◆ WHAT THE EXERCISE ASKS: In this exercise, retype exactly the lines from the start of the entries through the line bearing "3: (186, 220)", leaving every picture out.

◆ DATA FOR THIS EXERCISE:
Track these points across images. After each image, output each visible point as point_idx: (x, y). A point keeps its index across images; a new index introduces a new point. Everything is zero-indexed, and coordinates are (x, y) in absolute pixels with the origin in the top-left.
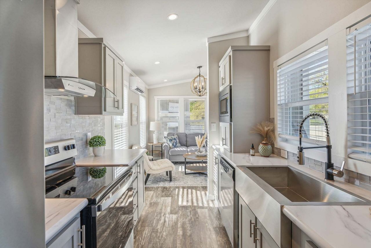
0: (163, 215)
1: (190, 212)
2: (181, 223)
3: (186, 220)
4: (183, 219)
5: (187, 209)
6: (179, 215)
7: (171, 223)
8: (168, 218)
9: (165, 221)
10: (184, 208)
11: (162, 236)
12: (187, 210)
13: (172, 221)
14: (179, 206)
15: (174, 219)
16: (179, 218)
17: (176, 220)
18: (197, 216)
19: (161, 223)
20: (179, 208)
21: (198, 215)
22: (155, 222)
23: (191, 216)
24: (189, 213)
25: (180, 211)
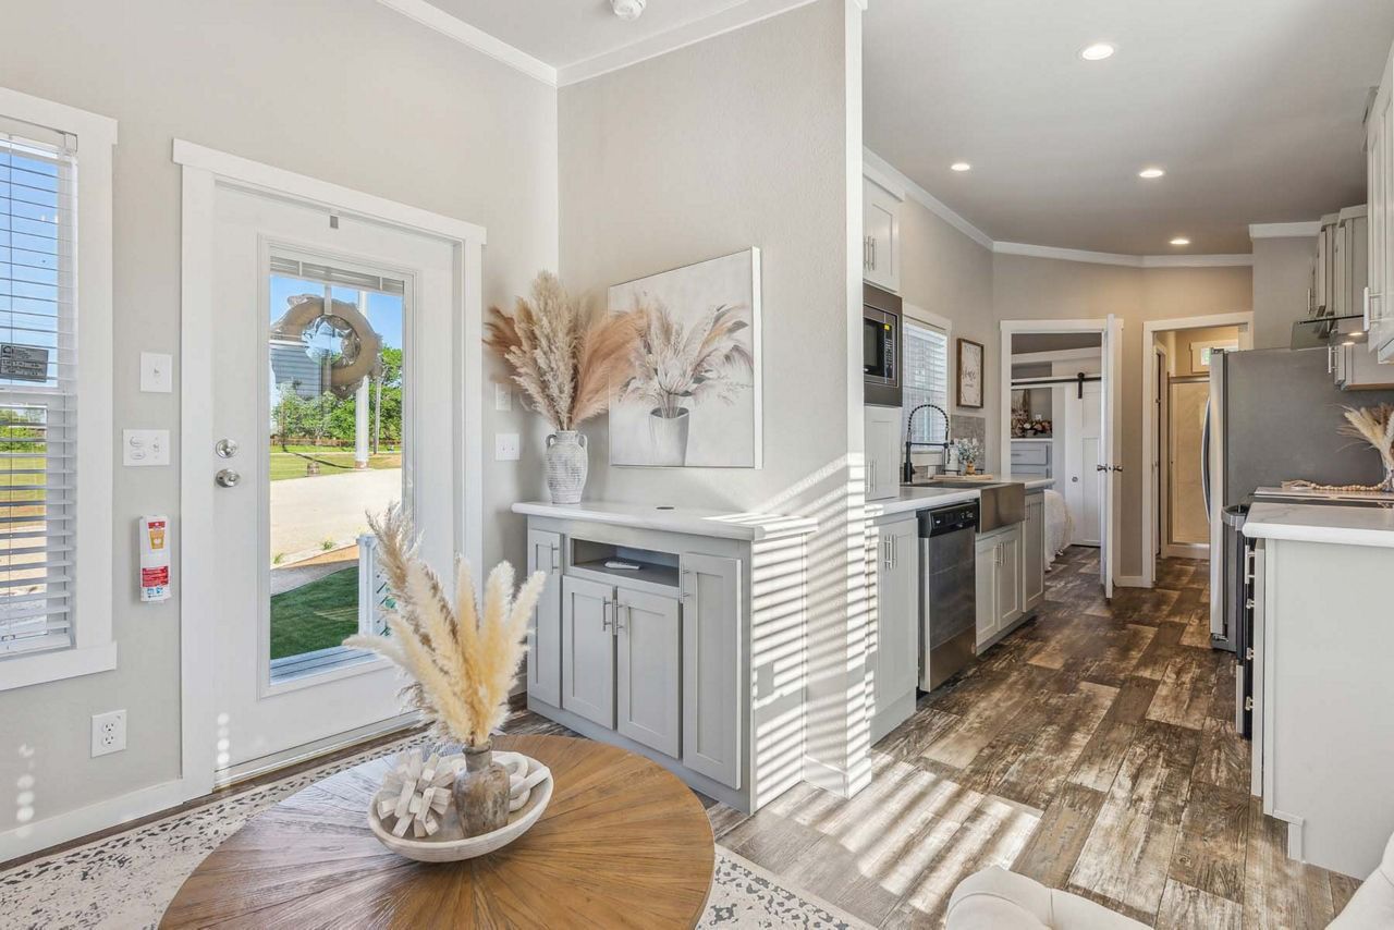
0: (1141, 799)
1: (1005, 771)
2: (1066, 753)
3: (1041, 754)
4: (1052, 761)
5: (1014, 785)
6: (1061, 777)
7: (1109, 765)
8: (1116, 783)
9: (1135, 778)
10: (1021, 792)
11: (1149, 747)
12: (1012, 779)
13: (1101, 770)
14: (1045, 809)
15: (1095, 771)
16: (1069, 768)
17: (1084, 767)
18: (986, 751)
19: (1154, 779)
20: (1048, 802)
21: (981, 751)
22: (1184, 791)
23: (1010, 759)
24: (1011, 770)
25: (1051, 790)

◆ ANSWER FOR THE TASK:
Track these points across images. After each image, output each visible point as point_idx: (x, y). A point keeps its index across images; a new index introduces a new point. Everything is zero-indexed, and coordinates are (x, y) in absolute pixels with the origin in the top-left.
0: (163, 215)
1: (190, 212)
2: (181, 223)
3: (186, 220)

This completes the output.